Available data |

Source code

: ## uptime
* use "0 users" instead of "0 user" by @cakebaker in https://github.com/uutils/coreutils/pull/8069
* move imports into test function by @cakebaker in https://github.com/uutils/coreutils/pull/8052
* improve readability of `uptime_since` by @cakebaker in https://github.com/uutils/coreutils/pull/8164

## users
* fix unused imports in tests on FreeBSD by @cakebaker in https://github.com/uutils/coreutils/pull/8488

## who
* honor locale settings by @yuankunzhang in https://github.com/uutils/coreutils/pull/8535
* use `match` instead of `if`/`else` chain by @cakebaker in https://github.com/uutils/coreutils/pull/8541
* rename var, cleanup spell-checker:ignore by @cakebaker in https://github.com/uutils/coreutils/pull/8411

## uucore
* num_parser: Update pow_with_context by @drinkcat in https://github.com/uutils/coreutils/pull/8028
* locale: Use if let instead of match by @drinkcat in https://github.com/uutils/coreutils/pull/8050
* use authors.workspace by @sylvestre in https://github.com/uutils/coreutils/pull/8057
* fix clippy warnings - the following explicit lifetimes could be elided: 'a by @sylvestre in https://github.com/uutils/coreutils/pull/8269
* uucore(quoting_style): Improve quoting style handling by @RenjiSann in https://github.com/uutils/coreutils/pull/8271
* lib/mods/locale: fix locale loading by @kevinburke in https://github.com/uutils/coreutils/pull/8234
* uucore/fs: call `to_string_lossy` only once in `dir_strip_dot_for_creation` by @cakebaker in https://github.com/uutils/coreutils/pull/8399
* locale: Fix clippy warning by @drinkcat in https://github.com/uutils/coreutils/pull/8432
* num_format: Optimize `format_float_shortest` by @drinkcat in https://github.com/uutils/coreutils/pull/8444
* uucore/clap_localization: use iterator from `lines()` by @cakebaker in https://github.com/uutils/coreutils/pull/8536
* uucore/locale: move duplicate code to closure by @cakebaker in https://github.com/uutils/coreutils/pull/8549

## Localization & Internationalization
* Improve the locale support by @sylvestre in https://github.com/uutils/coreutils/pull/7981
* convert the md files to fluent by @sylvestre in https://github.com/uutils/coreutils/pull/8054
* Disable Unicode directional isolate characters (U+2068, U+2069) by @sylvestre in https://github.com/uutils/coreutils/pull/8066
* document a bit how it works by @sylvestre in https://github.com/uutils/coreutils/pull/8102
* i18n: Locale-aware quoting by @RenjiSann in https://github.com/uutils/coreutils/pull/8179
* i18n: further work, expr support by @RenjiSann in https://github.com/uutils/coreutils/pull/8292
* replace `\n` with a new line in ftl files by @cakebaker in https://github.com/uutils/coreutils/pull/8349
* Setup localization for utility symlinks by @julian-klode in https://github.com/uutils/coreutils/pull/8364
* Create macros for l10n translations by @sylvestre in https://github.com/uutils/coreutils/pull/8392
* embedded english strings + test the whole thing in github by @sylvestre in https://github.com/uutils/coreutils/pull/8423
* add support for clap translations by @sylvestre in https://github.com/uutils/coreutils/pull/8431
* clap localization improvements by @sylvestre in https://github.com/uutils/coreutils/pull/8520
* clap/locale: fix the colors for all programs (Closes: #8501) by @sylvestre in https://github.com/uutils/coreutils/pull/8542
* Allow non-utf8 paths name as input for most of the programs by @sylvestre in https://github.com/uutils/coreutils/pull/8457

About this exercise | How many lines in the records contain the string "clippy"? Reply with the number alone.

Output below | 2